Mental health nurses’ expertise makes a real difference to people recovering from mental illness, ANMF (Vic Branch) has told the Productivity Commission.
Nurse-led programs such as the Mental Health Nurse Incentive Program (MHNIP), nurse practitioner models and enhanced maternal and child health nurse approaches are essential, the Branch submission to the Productivity Commission’s consultation on The social and economic benefits of improving mental health says.
MHNIP mental health nurses provided cost effective community-based health care which improved overall mental health and social functioning for people, reduced hospital admissions and increased employment for some clients who engaged with a mental health nurse.
However in 2016 the Federal Government froze and then transferred funding for the MHNIP program – where people with a severe and persistent mental illness could engage with a mental health nurse – to the primary health networks’ flexible funding pool, despite evidence of the MHNIP program’s effectiveness.
The Federal Government under the Coalition also cut funding to the Perinatal Emotional Health Program despite its effectiveness. Data from a large Victorian hospital showed the program was associated with an average reduction in length of stay within maternity services of 1.7 days, a saving of $2635 per patient per stay or $806,310 per year based on 306 admissions in 2014.
ANMF recommends the Productivity Commission also examine maternity services and the work of midwives as interventions to improve perinatal mental health outcomes for women, as midwives and MCH nurses are uniquely positioned to identify women and families at risk or experiencing mental illness.
Improving the mental health of the general population entails a comprehensive, integrated approach which addresses general health and wellbeing, mental health and the social and cultural factors affecting them, the submission says.
ANMF asserts that supporting the health workforce helps to support and improve mental health and wellbeing of the general population.
It’s expected the economic costs associated with mental illness will increase six-fold over the next 30 years, with costs likely to exceed $2.8 trillion. Improved access to evidence-based nursing services is essential to reducing these costs, ANMF says.

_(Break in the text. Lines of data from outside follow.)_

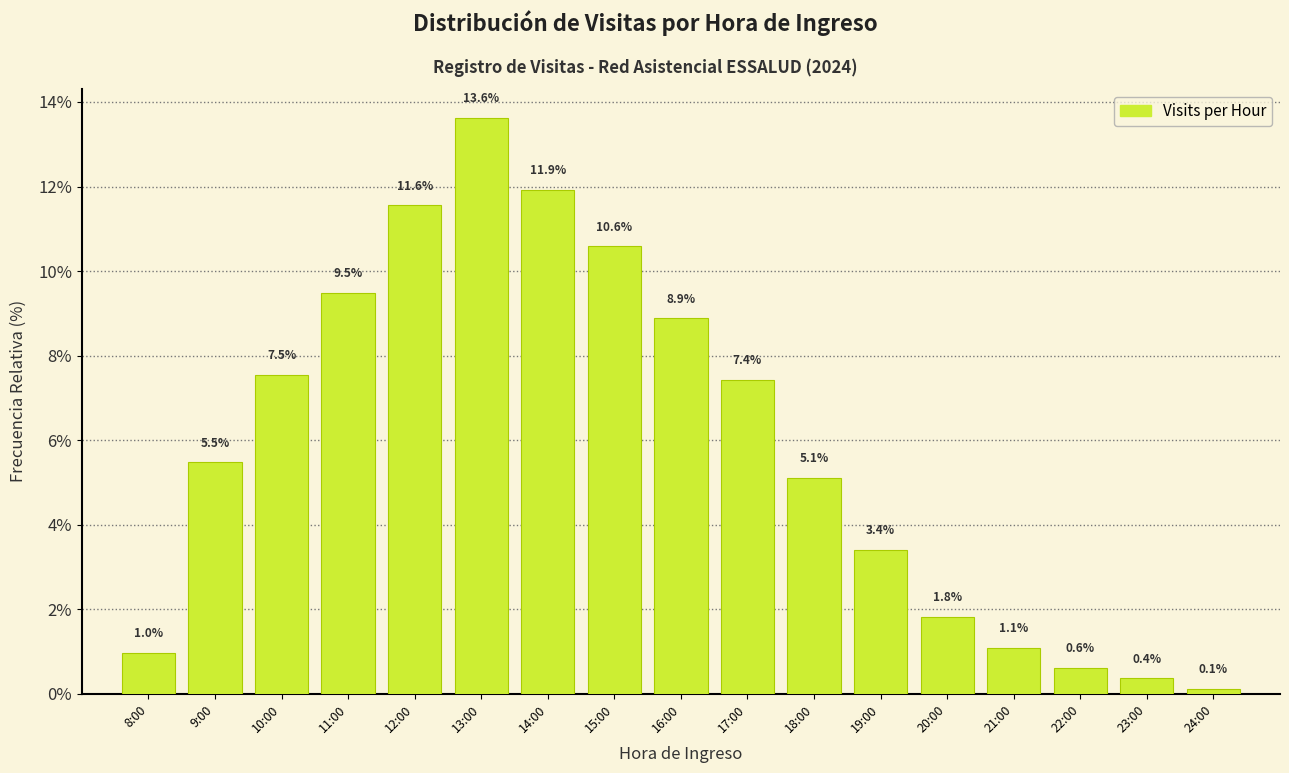

Reading right to left, list all the values displayed in this chart.

0.1	0.4	0.6	1.1	1.8	3.4	5.1	7.4	8.9	10.6	11.9	13.6	11.6	9.5	7.5	5.5	1.0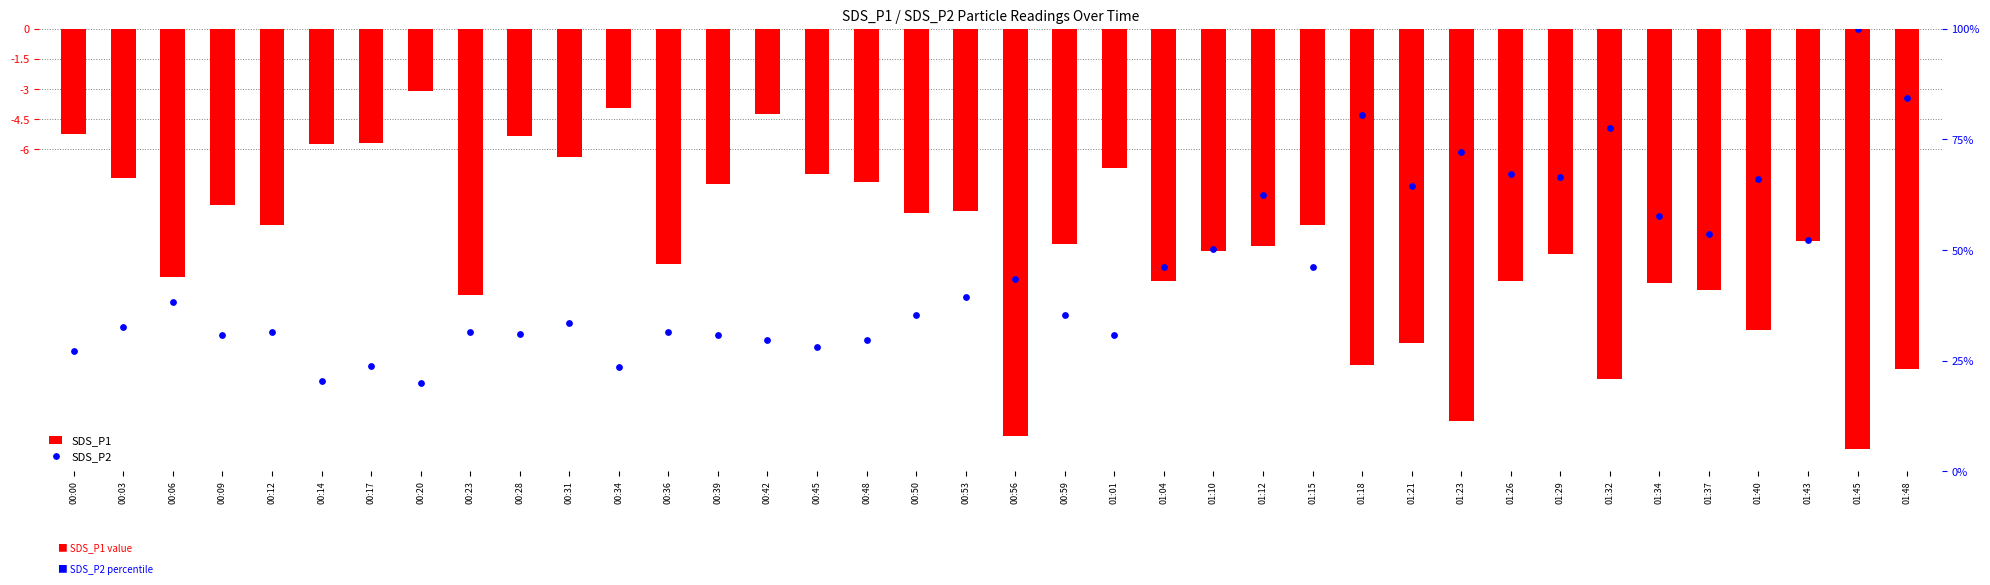

Which series has the largest Y range (max minus min)?

SDS_P2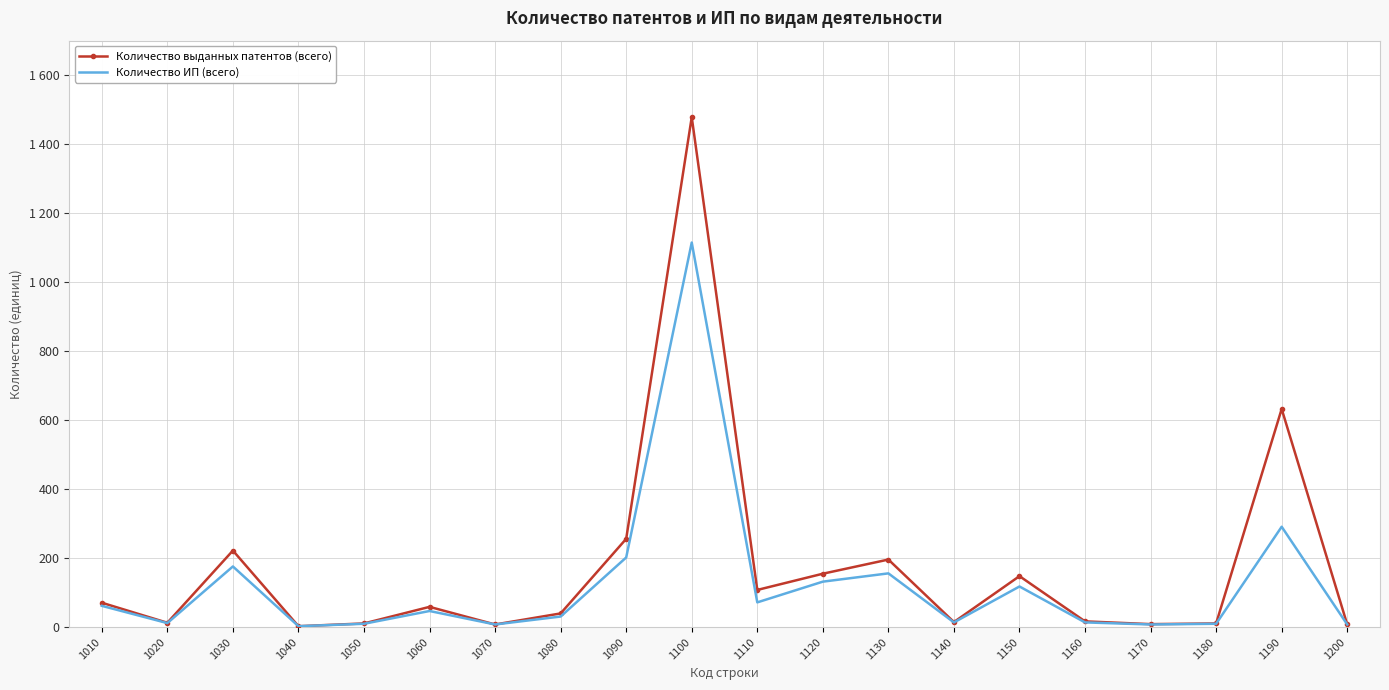

Which has a higher value, 1120 or 1200?

1120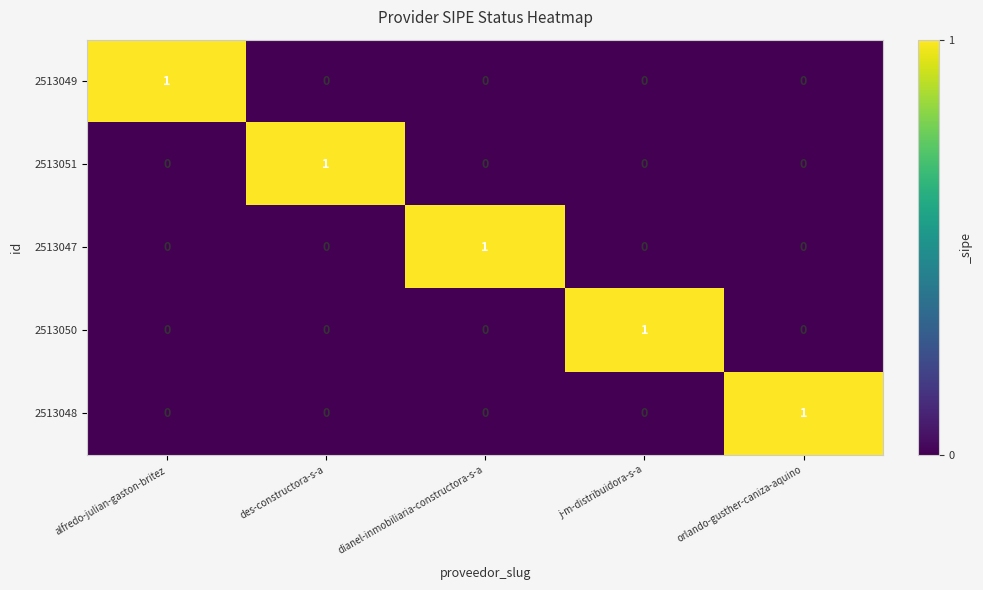

Reading right to left, what are all the values shown in this chart?

2513049: orlando-gusther-caniza-aquino=0	j-m-distribuidora-s-a=0	dianel-inmobiliaria-constructora-s-a=0	des-constructora-s-a=0	alfredo-julian-gaston-britez=1
2513051: orlando-gusther-caniza-aquino=0	j-m-distribuidora-s-a=0	dianel-inmobiliaria-constructora-s-a=0	des-constructora-s-a=1	alfredo-julian-gaston-britez=0
2513047: orlando-gusther-caniza-aquino=0	j-m-distribuidora-s-a=0	dianel-inmobiliaria-constructora-s-a=1	des-constructora-s-a=0	alfredo-julian-gaston-britez=0
2513050: orlando-gusther-caniza-aquino=0	j-m-distribuidora-s-a=1	dianel-inmobiliaria-constructora-s-a=0	des-constructora-s-a=0	alfredo-julian-gaston-britez=0
2513048: orlando-gusther-caniza-aquino=1	j-m-distribuidora-s-a=0	dianel-inmobiliaria-constructora-s-a=0	des-constructora-s-a=0	alfredo-julian-gaston-britez=0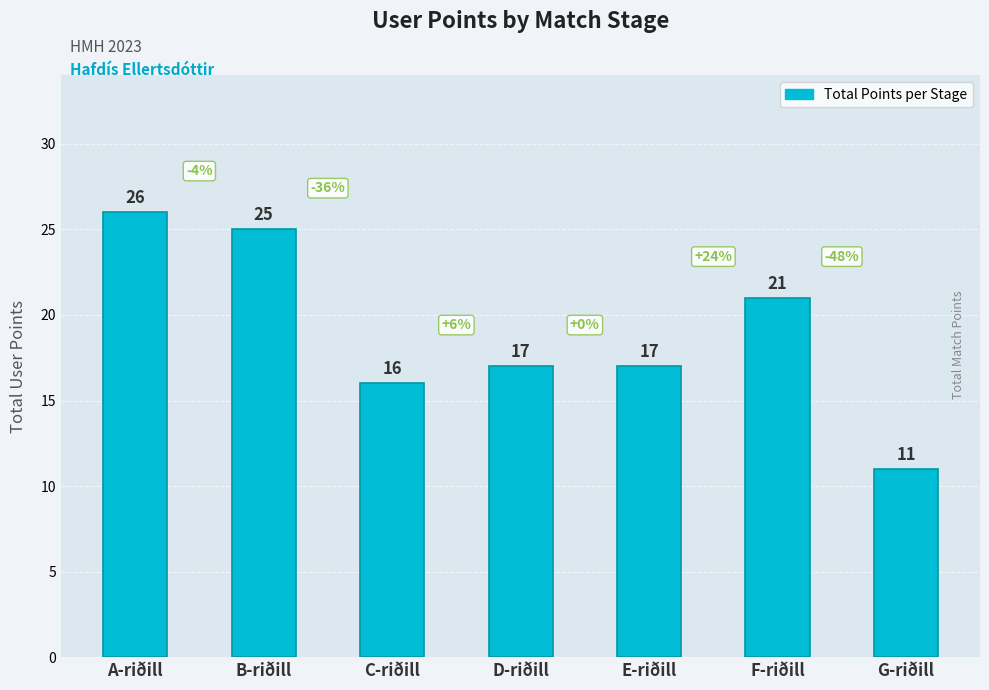

The chart shows a value of 21 at F-riðill. True or false?

True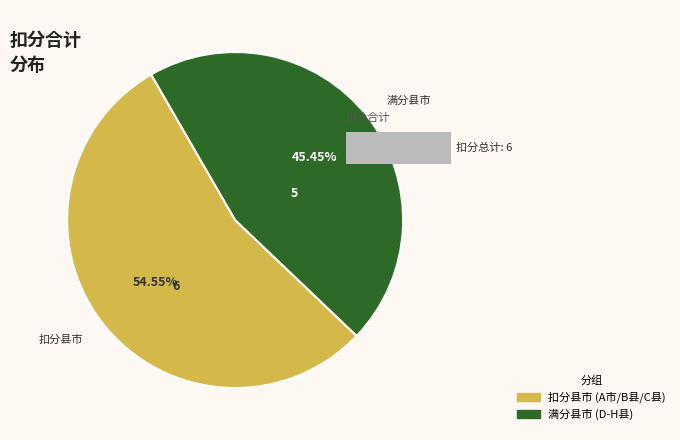

Do F县 and E县 together represent more than half of the pie?

No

A Pricewaterhouse Coopers report in 2014 estimated that the projected costs for not treating perinatal depression and anxiety in 2013 was $538 million. If the prevalence of women affected by perinatal depression was reduced by just five per cent (15,500 women) total costs in the first two years could be reduced by $147 million.
ANMF proposed a move away from activity-based funding models to a value-based approach to mental healthcare that puts the consumer at the centre of care and drives improvements to prevention and wellbeing support.